Sementara itu, dia juga menegaskan opini yang dikeluarkan BPK sudah sesuai prosedur yang ada, tanpa ada kongkalikong terlebih dahulu.
Eddy menambahkan, opini BPK tidak bisa diganggu gugat sehingga kementerian harus 'mengemis' opini.
"Semua kementerian saya sarankan kesesuaian temuan-temuan lalu diselesaikan tidak perlu merengek-rengek minta WTP," tukasnya.
Terkait kasus ini, KPK menetapkan empat orang tersangka yakni Sugito selaku Irjen Kemendes, pejabat eselon III, Jarot Budi Prabowo, auditor BPK-RI Rochmadi Saptogiri dan Ali Sadli.
Sugito dan Jarot didakwa menyuap Rochmadi dan Ali sebesar Rp 240 juta agar audit keuangan Kemendes PDTT 2015 dan 2016 menghasilkan opini WTP. Dari hasil laporan keuangan Kemendes tahun anggaran 2015 BPK yang diwakili tim PDTT (penemuan dengan tujuan tertentu) terdapat Rp 420 Miliar pengolaannya tidak wajar dan diyakini ketidakwajarannya.
Sedangkan di tahun 2016, kembali ada temuan ketidakwajaran sebesar Rp 550 Miliar terkait honorarium pendamping dana desa.
Sempat terjadi perbedaan pendapat dari internal BPK-RI mengenai hal ini. Ketua tim PDTT Yudi Ayodhya penggunaan anggaran tersebut sebaiknya dilakukan dengan metode at cost.

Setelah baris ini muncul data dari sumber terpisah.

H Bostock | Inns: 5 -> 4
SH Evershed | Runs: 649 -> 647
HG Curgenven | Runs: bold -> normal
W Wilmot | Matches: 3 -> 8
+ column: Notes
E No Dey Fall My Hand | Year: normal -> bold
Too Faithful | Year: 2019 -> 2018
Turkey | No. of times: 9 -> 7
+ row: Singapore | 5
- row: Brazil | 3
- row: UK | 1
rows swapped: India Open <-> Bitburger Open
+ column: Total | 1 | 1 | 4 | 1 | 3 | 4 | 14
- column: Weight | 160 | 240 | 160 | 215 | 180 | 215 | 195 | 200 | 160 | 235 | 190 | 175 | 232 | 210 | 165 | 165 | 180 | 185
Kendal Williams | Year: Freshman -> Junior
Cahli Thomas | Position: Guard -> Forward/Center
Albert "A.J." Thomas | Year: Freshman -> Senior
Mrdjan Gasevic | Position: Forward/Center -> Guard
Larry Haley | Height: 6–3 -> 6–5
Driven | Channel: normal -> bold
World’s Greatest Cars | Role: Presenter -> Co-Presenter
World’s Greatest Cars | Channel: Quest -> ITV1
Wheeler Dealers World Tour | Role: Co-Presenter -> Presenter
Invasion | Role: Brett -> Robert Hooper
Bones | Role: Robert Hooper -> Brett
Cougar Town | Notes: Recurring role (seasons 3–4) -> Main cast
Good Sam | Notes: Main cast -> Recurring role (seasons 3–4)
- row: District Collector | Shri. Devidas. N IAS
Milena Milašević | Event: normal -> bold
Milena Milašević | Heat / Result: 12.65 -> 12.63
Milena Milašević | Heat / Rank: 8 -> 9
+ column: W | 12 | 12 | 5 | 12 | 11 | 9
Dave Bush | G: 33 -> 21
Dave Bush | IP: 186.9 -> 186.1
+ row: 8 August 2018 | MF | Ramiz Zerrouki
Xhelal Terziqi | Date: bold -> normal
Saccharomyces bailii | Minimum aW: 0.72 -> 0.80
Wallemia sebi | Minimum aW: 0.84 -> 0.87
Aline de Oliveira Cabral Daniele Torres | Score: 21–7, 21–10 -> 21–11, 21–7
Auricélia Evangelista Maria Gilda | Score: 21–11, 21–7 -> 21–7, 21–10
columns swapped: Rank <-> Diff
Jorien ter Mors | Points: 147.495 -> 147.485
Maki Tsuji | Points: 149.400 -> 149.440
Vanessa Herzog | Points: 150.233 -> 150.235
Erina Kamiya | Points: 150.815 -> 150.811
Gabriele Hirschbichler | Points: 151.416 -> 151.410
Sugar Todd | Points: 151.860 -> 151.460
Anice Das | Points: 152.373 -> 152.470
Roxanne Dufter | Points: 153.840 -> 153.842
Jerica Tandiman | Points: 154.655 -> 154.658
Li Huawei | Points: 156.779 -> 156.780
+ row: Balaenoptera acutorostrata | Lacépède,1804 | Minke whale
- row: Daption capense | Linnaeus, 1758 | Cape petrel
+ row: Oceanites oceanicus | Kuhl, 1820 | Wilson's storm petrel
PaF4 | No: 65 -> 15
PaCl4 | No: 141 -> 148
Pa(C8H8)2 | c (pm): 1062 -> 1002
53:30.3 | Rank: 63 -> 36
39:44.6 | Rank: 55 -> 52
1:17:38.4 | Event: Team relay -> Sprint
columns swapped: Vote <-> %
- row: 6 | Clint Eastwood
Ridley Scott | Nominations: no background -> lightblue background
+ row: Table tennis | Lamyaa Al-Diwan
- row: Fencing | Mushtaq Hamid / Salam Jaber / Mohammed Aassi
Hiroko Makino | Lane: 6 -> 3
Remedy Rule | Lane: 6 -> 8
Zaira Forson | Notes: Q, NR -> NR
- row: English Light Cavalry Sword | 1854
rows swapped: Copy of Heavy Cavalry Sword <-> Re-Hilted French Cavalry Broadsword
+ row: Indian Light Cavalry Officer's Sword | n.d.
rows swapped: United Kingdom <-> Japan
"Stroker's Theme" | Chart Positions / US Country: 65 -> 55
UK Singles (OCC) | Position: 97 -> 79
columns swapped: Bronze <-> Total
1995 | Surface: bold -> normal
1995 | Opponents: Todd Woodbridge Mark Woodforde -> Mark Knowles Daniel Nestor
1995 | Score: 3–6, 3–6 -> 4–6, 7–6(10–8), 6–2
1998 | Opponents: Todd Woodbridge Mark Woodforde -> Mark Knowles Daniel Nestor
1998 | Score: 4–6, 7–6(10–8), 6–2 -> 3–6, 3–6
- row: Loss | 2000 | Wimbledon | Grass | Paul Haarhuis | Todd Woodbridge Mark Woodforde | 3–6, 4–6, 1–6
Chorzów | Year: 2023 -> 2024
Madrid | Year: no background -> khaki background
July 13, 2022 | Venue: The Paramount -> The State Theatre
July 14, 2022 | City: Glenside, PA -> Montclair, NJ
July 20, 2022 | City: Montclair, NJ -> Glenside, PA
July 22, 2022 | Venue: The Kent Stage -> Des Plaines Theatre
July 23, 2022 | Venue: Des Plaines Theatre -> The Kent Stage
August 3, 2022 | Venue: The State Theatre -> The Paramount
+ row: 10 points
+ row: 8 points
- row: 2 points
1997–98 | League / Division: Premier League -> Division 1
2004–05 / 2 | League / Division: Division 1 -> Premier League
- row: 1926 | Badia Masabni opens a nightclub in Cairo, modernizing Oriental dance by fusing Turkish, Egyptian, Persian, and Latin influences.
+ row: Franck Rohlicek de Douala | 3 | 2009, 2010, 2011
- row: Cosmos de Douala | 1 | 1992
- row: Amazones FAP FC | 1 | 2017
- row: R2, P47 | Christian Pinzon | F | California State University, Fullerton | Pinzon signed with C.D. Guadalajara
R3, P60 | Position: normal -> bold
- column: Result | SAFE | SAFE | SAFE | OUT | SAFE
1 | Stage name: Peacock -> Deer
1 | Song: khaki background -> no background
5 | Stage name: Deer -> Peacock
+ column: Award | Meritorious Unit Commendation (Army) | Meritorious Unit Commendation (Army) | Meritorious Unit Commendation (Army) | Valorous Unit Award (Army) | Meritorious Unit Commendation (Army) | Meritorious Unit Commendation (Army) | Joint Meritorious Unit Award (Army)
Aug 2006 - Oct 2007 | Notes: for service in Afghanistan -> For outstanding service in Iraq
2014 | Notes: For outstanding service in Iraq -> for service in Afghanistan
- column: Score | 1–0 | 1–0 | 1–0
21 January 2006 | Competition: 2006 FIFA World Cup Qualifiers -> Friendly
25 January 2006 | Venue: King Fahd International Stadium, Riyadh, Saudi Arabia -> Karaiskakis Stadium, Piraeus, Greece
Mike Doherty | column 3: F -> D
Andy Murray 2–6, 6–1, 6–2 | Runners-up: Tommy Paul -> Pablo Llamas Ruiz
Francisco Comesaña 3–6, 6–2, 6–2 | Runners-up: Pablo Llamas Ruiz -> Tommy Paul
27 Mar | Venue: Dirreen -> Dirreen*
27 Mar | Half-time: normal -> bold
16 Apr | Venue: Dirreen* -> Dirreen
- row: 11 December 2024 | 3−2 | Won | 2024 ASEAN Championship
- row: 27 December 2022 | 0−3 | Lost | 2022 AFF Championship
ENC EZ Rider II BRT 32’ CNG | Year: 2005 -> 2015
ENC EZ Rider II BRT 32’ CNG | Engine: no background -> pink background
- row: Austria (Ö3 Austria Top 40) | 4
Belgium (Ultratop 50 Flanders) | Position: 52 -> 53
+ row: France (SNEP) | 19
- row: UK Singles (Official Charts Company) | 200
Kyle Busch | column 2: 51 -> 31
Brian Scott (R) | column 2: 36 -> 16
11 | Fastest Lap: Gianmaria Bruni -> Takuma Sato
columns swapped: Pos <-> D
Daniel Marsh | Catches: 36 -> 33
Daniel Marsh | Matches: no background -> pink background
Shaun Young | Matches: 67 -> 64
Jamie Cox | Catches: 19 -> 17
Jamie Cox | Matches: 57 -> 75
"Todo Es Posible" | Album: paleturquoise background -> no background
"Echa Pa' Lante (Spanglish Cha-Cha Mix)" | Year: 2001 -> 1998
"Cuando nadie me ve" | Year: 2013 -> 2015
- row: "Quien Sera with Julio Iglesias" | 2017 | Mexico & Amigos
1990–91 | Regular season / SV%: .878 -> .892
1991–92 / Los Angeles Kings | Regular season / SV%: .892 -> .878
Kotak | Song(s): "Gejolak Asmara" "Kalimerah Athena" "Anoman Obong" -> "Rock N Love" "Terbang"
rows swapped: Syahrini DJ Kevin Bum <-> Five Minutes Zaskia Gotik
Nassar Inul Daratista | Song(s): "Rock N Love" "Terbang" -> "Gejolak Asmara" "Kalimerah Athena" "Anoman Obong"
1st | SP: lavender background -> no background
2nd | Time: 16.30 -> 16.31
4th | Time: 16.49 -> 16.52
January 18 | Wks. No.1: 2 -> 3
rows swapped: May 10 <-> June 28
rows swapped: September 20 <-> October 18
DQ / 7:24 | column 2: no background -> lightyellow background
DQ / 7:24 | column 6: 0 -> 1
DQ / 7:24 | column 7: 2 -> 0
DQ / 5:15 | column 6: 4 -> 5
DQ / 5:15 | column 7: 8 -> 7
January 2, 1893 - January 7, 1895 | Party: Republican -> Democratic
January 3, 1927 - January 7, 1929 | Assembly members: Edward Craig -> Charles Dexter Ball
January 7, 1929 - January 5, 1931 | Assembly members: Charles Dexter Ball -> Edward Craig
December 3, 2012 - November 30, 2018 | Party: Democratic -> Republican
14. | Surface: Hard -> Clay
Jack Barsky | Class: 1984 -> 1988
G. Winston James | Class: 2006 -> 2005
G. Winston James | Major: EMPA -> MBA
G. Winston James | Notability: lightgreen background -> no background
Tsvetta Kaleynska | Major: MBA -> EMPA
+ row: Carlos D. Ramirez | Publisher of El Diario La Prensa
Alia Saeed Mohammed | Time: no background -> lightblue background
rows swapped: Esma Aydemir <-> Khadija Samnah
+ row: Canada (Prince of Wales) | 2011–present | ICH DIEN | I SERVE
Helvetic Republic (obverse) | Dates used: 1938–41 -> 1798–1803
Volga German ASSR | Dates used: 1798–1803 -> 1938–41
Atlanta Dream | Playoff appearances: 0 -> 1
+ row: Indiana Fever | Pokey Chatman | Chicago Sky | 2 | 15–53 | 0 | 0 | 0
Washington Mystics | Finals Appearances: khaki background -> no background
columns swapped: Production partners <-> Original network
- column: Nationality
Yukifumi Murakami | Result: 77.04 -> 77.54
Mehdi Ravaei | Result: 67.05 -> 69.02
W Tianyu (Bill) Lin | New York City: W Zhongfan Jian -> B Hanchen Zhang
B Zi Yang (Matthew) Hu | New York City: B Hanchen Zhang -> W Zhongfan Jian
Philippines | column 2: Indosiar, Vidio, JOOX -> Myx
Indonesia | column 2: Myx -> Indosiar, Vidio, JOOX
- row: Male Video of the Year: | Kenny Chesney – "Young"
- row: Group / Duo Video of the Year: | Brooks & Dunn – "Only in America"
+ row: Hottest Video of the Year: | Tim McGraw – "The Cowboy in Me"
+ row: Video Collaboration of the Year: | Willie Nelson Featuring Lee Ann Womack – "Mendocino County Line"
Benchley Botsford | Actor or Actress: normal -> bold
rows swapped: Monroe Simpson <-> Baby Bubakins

Sedangkan ketua tim laporan keuangan BPK, Andi Bonanganom mengatakan penggunaan anggaran tersebut lumpsum, dan telah memenuhi lampirannya sebagai pertanggungjawabannya.
Sementara itu, selama proses persidangan dengan terdakwa Sugito dan Jarot, terkuak pula bahwa selain memberi Rp 240 juta, pihaknya melakukan 'patungan' guna uang operasional Rochmadi dan Ali dalam melakukan sampling.